C’est une grande bâtisse imposante. Elle fait partie du décor splendide de la cité des forces vives de Ouahigouya. Isolée des autres bâtiments, la salle de spectacle polyvalente se présente sous forme trapézoïdale avec des extrémités arrondies. Elle est constituée d’une terrasse d’entrée, d’une grande salle de 1500 places, des loges pour VIP et des toilettes. Derrière cette apparence se cache une triste réalité. Depuis son inauguration le 10 décembre 2009, la salle a abrité au maximum trois spectacles à notre connaissance. Pourquoi un tel investissement qui devrait être pourvoyeur de retombées pour Ouahigouya à l’abandon ? Notre soif de mieux comprendre a été étayée par la révélation de deux principales difficultés : la gestion et le manque d’équipement.

Qui gère la salle de spectacle de Ouahigouya ?

«Jusqu’à présent, nous ne pouvons pas dire avec exactitude la gestion incombe à qui, » répond le directeur régional de la culture et du tourisme du nord, Paul Darga. « A notre arrivée, nous avons cherché à visiter la salle et savoir à qui était confié la gestion. Nous sommes allés au gouvernorat et on nous a fait savoir que la salle a été reversée dans le patrimoine communal donc gérée par la mairie de Ouahigouya. De la mairie, on nous apprend qu’un agent du gouvernorat détient la clé. On n’a jamais su qui détient cette clé. » Ajoute le directeur régional d’un air désespéré. Il poursuit : « la commune à son tour n’ayant pas accès à la salle pour faute de formalités administratives selon le gouvernorat, a engagé néanmoins un agent pour sécuriser l’infrastructure restée fermée jusqu’aujourd’hui. » Actuellement, c’est le lieu d’étude privilégié pour bon nombre d’élèves et étudiants. Les chauves-souris, les margouillats et les lézards y ont également installés leurs bases. Le bâtiment est en proie à des truands qui ont commencé à briser les vitres.

La salle manque aussi de commodités

En plus du problème de gestion, la salle de spectacle ne dispose pas de chaises ni de podium.

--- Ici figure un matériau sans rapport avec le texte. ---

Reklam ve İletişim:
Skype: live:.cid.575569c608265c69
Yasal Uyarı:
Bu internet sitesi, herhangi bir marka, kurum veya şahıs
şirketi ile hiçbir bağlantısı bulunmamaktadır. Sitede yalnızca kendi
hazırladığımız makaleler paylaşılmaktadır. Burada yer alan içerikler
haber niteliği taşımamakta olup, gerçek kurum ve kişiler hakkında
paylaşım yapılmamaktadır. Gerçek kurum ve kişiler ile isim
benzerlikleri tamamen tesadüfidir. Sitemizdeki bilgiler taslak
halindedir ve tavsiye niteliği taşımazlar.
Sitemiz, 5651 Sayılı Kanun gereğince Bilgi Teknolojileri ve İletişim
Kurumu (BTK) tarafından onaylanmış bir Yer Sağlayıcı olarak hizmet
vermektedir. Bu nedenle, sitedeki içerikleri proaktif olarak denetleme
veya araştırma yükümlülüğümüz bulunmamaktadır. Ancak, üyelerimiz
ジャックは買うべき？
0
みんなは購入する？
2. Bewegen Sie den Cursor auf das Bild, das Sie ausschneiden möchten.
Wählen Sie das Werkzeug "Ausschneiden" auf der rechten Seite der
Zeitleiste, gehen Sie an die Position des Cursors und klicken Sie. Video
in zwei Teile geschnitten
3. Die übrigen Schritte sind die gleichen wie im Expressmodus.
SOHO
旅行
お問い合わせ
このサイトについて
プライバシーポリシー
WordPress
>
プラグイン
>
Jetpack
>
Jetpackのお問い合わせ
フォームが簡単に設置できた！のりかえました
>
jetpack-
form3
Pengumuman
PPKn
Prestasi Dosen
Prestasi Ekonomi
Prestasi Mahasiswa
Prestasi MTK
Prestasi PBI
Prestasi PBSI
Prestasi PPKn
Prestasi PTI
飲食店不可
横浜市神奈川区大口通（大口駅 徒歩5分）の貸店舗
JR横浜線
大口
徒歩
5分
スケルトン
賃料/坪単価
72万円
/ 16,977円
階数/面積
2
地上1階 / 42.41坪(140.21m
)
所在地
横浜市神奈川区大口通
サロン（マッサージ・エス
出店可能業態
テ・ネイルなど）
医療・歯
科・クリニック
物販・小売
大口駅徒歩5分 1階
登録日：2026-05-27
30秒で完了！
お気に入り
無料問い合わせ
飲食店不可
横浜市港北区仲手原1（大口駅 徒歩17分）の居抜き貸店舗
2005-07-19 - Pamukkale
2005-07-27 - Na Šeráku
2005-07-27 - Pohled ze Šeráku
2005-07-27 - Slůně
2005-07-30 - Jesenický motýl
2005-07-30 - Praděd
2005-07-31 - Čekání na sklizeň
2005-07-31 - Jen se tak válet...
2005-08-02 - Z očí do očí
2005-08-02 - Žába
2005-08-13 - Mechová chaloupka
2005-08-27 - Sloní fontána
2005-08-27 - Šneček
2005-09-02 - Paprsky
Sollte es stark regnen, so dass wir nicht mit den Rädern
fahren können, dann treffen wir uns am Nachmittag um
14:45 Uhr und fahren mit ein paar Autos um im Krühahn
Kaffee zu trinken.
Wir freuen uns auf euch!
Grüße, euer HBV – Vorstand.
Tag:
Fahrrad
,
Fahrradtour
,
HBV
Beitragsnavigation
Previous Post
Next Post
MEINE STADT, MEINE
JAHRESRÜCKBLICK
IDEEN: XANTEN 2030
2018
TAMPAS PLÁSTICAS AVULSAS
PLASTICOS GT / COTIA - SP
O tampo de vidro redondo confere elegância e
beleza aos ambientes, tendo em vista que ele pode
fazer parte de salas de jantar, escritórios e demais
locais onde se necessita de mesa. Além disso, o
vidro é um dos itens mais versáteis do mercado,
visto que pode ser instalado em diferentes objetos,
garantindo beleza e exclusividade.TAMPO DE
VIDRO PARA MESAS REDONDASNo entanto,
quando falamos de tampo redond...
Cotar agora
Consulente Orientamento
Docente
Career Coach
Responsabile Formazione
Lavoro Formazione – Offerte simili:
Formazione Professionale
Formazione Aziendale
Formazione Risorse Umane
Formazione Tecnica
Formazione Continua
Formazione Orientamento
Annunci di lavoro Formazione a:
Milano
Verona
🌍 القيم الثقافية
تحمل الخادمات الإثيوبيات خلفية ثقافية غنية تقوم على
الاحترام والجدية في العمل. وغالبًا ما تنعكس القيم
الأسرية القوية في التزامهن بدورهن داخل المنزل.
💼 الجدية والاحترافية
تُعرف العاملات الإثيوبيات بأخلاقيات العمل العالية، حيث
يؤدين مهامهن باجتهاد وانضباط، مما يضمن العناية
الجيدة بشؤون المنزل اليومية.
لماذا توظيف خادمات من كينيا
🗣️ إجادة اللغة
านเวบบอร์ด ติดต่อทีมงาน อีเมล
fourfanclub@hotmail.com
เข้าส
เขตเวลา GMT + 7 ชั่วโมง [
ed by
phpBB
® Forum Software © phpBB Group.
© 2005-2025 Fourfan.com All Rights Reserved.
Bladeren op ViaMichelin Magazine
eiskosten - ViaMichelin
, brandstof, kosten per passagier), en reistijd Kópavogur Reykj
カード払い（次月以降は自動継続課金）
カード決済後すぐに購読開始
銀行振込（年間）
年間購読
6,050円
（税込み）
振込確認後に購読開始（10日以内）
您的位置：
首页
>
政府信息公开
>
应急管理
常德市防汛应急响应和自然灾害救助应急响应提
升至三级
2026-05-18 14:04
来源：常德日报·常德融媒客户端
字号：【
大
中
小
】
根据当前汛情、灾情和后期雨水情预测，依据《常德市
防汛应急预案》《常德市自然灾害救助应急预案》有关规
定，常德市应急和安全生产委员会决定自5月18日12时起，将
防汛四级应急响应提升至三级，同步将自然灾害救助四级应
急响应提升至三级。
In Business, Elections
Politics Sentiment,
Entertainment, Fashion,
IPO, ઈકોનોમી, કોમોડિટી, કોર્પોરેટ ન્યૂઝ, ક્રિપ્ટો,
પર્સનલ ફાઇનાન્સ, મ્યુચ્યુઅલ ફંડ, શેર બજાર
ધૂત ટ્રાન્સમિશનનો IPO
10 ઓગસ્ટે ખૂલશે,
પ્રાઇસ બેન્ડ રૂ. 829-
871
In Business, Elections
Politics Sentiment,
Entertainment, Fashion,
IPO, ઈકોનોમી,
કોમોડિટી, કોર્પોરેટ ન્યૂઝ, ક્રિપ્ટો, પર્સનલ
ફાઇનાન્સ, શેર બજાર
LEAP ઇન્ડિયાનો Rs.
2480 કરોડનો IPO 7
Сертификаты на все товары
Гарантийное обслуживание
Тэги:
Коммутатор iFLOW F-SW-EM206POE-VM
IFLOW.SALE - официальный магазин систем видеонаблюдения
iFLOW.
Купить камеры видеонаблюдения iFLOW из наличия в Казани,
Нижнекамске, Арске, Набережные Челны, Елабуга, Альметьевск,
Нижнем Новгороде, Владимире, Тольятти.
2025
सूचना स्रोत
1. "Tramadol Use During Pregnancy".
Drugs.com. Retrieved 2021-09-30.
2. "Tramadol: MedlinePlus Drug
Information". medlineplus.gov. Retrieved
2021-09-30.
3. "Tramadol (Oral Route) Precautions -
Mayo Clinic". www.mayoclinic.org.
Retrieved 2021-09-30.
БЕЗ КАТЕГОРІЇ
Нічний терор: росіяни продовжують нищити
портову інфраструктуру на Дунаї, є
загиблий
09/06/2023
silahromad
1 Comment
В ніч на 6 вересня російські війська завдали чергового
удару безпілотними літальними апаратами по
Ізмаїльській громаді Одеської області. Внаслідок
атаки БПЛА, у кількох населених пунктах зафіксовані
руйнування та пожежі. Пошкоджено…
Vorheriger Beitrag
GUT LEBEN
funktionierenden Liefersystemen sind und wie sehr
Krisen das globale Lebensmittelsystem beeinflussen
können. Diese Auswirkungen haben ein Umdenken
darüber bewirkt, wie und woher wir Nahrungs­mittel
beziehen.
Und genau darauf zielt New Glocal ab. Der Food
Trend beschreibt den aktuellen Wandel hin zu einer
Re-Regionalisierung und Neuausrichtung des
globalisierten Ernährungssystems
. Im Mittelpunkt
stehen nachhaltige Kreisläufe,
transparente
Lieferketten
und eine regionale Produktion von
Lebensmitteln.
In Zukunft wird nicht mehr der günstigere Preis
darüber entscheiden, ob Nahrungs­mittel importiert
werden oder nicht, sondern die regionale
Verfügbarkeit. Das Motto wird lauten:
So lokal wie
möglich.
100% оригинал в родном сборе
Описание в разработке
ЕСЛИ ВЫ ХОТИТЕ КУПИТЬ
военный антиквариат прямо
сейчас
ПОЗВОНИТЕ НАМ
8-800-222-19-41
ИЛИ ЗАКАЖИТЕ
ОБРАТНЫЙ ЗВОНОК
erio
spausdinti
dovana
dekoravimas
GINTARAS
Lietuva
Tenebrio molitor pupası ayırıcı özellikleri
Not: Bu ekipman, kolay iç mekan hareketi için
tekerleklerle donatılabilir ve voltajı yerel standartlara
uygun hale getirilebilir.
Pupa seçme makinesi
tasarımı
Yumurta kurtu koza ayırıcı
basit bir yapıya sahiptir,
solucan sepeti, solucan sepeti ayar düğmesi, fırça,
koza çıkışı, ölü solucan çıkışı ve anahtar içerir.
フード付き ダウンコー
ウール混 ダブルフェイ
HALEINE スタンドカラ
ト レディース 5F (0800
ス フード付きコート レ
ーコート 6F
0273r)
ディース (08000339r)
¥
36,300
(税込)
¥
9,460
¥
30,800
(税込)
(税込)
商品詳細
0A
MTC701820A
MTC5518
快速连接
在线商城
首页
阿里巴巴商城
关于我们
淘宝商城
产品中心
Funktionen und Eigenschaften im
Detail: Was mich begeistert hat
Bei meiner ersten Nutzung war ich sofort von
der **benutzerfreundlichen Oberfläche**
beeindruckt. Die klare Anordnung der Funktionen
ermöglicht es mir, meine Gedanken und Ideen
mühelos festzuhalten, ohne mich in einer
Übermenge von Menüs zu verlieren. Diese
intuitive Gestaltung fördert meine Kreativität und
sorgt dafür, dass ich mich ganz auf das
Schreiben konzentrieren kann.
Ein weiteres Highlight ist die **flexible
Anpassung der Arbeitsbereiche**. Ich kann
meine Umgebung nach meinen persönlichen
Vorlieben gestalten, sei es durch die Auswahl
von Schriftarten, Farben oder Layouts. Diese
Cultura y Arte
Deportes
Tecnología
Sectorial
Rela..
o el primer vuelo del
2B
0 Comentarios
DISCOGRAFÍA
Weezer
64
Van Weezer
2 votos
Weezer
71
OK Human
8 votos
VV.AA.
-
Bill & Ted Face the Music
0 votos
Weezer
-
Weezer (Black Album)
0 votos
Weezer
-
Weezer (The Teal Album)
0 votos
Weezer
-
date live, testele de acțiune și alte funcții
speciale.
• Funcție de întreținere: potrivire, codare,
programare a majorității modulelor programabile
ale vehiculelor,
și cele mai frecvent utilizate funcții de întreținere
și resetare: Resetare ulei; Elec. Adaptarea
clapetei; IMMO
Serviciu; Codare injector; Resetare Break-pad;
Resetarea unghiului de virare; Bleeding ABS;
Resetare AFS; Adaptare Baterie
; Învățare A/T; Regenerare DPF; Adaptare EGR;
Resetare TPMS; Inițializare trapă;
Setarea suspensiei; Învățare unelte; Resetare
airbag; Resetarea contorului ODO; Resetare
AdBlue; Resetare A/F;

La sonorisation est défaillante. « Elle retient les échos, » nous confie Saydou Koudougou alias ‘’Saydou publicité’’, entrepreneur de spectacles dans la cité de Naaba Kango. Pour lui, l’obscurité des lieux est aussi l’une des raisons pour lesquelles les promoteurs d’activités culturelles ne s’intéressent pas à l’infrastructure.


« Pas moins de 50 millions perdus en gardant la salle fermée »


La commune de Ouahigouya est la grande perdante en n’exploitant pas cet édifice culturel. Les pertes s’évaluent en moyenne à une cinquantaine de millions de francs CFA selon les estimations faites par le directeur régional de la culture et du tourisme du nord, Paul Darga. « Il suffit de dépenser deux à trois millions pour réaménager et équiper le bâtiment et récolter des dizaines de millions à travers les spectacles, les locations pour les conférences et autres grandes rencontres, » propose celui-ci.